Pictures are to be left out, and the rest of the records reproduced exactly.

* **RECORDS TO USE**:
☆ ☆ ☆

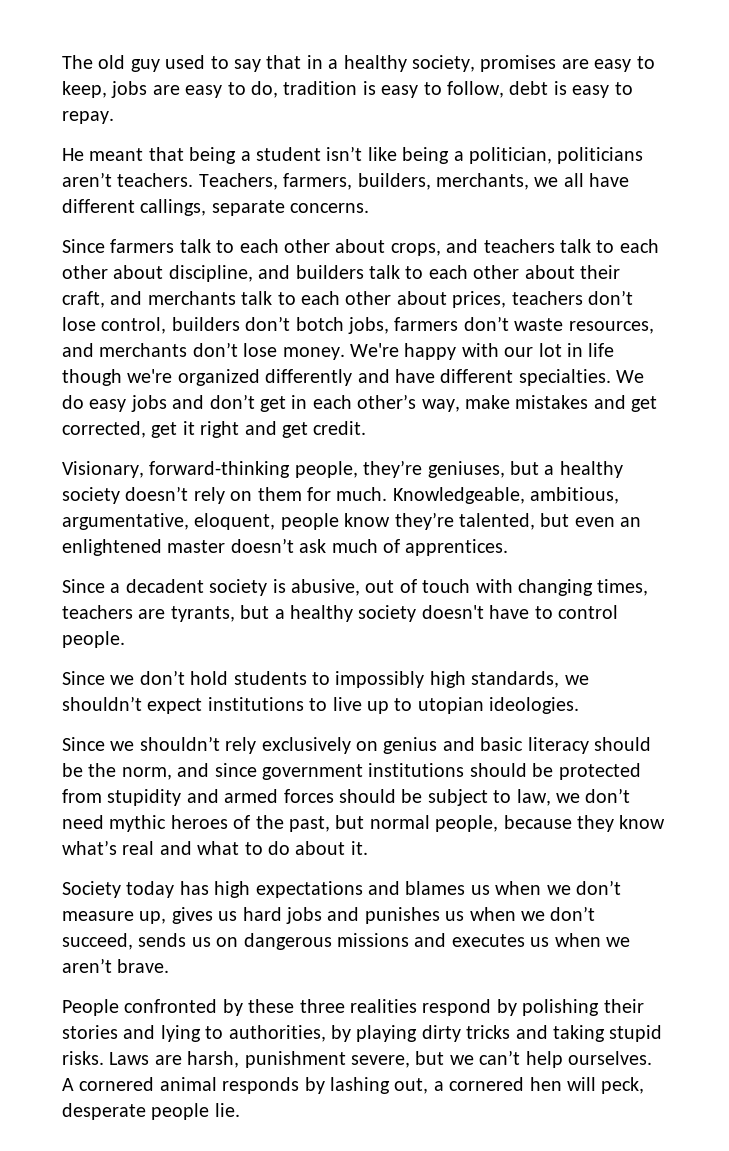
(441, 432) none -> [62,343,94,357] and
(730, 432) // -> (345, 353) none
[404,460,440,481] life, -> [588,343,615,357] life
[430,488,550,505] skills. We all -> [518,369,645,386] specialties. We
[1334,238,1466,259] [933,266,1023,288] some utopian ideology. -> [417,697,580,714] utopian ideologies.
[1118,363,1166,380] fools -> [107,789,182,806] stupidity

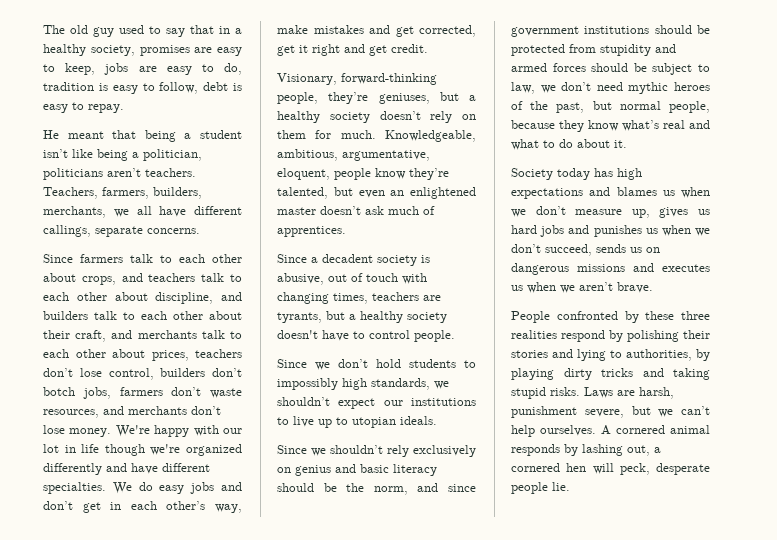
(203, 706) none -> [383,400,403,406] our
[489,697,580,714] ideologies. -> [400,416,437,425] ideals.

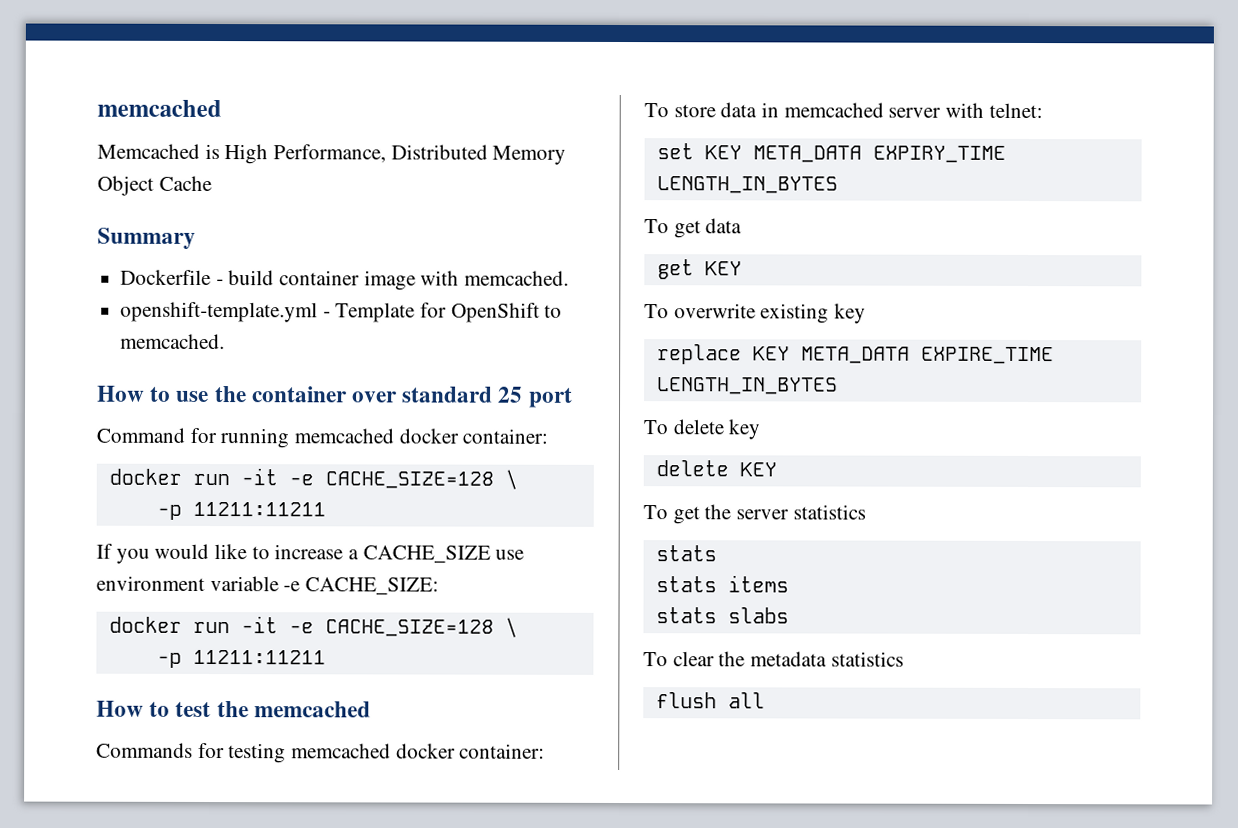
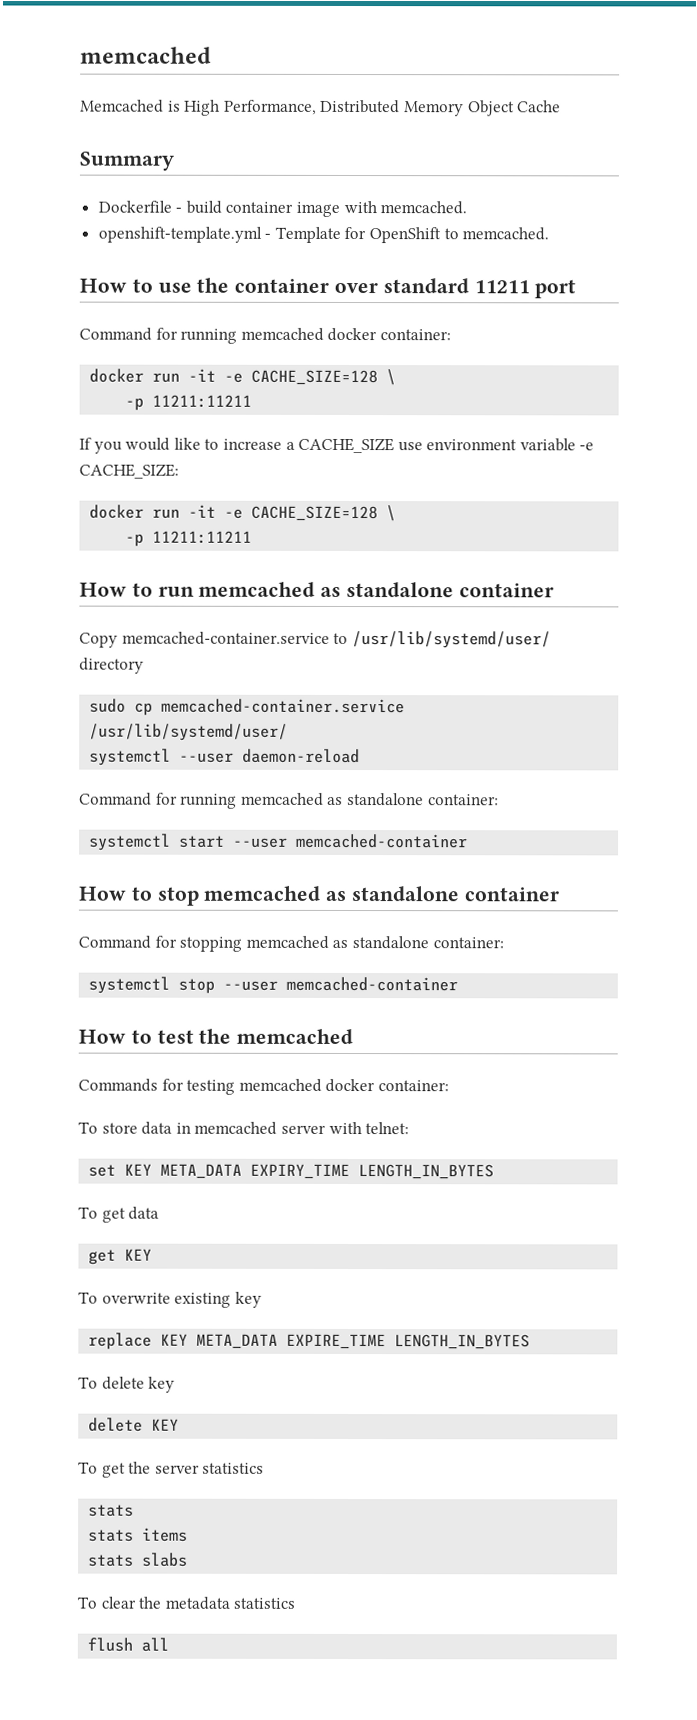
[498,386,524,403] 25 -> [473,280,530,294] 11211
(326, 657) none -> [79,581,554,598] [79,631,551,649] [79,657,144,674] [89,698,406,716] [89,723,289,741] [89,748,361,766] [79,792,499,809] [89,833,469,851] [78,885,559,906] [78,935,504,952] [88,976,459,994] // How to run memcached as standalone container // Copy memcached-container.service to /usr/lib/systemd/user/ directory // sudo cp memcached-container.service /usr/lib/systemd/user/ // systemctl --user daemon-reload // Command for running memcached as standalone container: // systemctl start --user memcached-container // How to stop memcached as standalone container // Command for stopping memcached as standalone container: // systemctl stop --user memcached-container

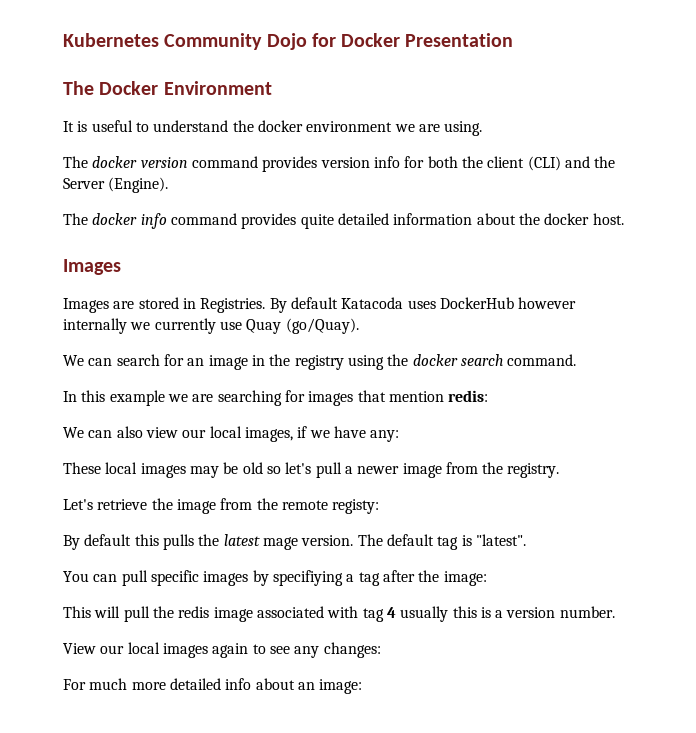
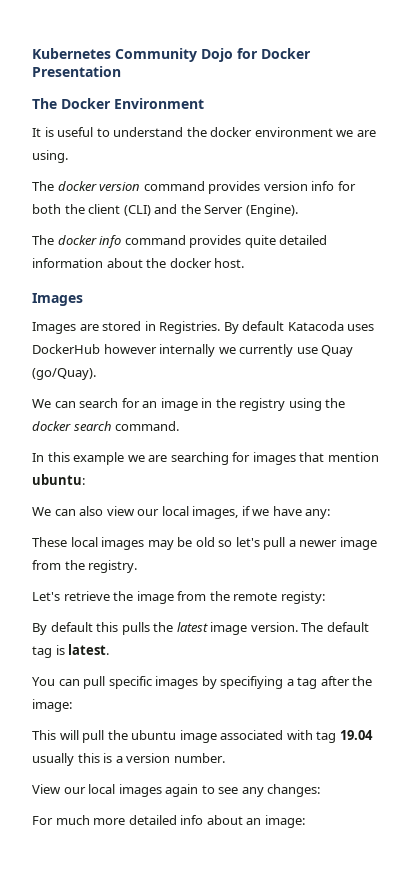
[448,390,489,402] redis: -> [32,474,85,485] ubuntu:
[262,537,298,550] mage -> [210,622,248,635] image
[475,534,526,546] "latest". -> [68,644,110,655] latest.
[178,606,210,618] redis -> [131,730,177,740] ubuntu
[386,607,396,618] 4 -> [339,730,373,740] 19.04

☆ ☆ ☆

* **EXERCISE ANSWER**:
(441, 432) none -> [62,343,94,357] and
(730, 432) // -> (345, 353) none
[404,460,440,481] life, -> [588,343,615,357] life
[430,488,550,505] skills. We all -> [518,369,645,386] specialties. We
[1334,238,1466,259] [933,266,1023,288] some utopian ideology. -> [417,697,580,714] utopian ideologies.
[1118,363,1166,380] fools -> [107,789,182,806] stupidity

(203, 706) none -> [383,400,403,406] our
[489,697,580,714] ideologies. -> [400,416,437,425] ideals.

[498,386,524,403] 25 -> [473,280,530,294] 11211
(326, 657) none -> [79,581,554,598] [79,631,551,649] [79,657,144,674] [89,698,406,716] [89,723,289,741] [89,748,361,766] [79,792,499,809] [89,833,469,851] [78,885,559,906] [78,935,504,952] [88,976,459,994] // How to run memcached as standalone container // Copy memcached-container.service to /usr/lib/systemd/user/ directory // sudo cp memcached-container.service /usr/lib/systemd/user/ // systemctl --user daemon-reload // Command for running memcached as standalone container: // systemctl start --user memcached-container // How to stop memcached as standalone container // Command for stopping memcached as standalone container: // systemctl stop --user memcached-container

[448,390,489,402] redis: -> [32,474,85,485] ubuntu:
[262,537,298,550] mage -> [210,622,248,635] image
[475,534,526,546] "latest". -> [68,644,110,655] latest.
[178,606,210,618] redis -> [131,730,177,740] ubuntu
[386,607,396,618] 4 -> [339,730,373,740] 19.04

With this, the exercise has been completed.